セキュリティー企業の米Proofpoint(プルーフポイント)は2023年2月初旬、新たな攻撃キャンペーン(一連の攻撃活動)を確認したとして注意を呼びかけた。
同社が「Screentime(スクリーンタイム)」と名付けた攻撃キャンペーンの特徴は、被害者(攻撃対象)のパソコンの画面データ(スクリーンショット)を取得すること。人によってはパソコンのデータを暗号化されるよりも恐ろしいだろう。
一体、攻撃者の目的は何なのだろうか。
怪しいメールが攻撃のトリガー
まずはスクリーンタイムの概要を紹介しよう。スクリーンタイムが確認されたのは2022年10月から2023年1月まで。攻撃対象は主に米国およびドイツの企業。あらゆる業種が対象になったという。
一般的な攻撃キャンペーンと同様に、スクリーンタイムも多段階の手順を踏む。攻撃のトリガーとなるのはメールだ。
2022年10月から11月の攻撃では、Publisherファイル(拡張子は.pub)を添付したメールが使われた。Publisherは米Microsoft(マイクロソフト)の簡易DTPソフト。Office製品群の1つである。
添付されたPublisherファイルには悪質なマクロが仕込まれている。ファイルを開いてマクロを有効にすると、攻撃者が用意したJavaScriptファイルがダウンロードおよび実行される。悪質なマクロはExcelファイルやWordファイルに仕込むのが一般的だ。なぜPublisherファイルを使ったのかは謎である。
Publisherファイルではうまくいかなかったのか、その後攻撃者は方針を変更。
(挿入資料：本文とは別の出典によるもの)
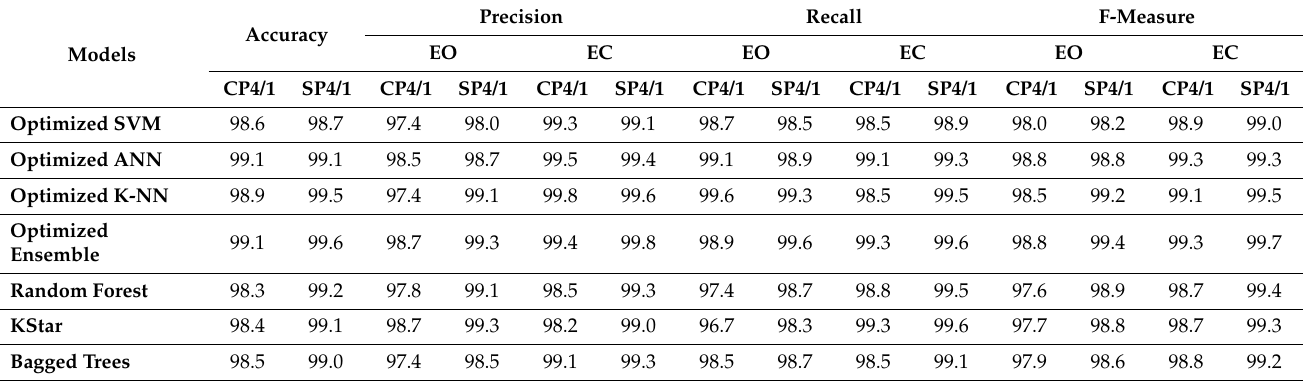
Table A5. The performance of models on evaluation measures for “comprehensively” and “simply” preprocessed datasets based on train/test split method: 40 subjects (various, randomly selected) for train/ten subjects (various, randomly selected) for test. CP4/1: CPR40-TR and CPR10-TE; SP4/1: SPR40-TR and SPR10-TE.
メールの本文中に、JavaScriptファイルのURL(リンク)を記載するようにした。
そして活動の規模を拡大。週に2回から4回、1回当たり数千から数万のメールを送信し始めた。
当初は英語のメールだけだったが、2022年12月以降はドイツ語などのメールも確認されるようになった。
なおセキュリティー組織の米SANS Institute(サンズ・インスティチュート)の研究者は、メールではなくGoogle広告から始まる攻撃キャンペーンも確認している。有名なソフトウエアの名称で検索すると、そのソフトウエアのダウンロードサイトに見せかけたGoogle広告が表示される。
そのGoogle広告をクリックすると、悪質なJavaScriptファイルをダウンロードさせる偽サイトに誘導される。
ダウンロードしたJavaScriptファイルを実行すると、「WasabiSeed」と名付けられたマルウエアがダウンロードされて実行される。
実行されたWasabiSeedは、「Screenshotter」と呼ばれるマルウエアをダウンロードおよび実行する。名前から分かるように、このScreenshotterがスクリーンショットを撮影し、攻撃者のサーバー(C&Cサーバー)へ送信する。Screenshotterの役目はこれだけだ。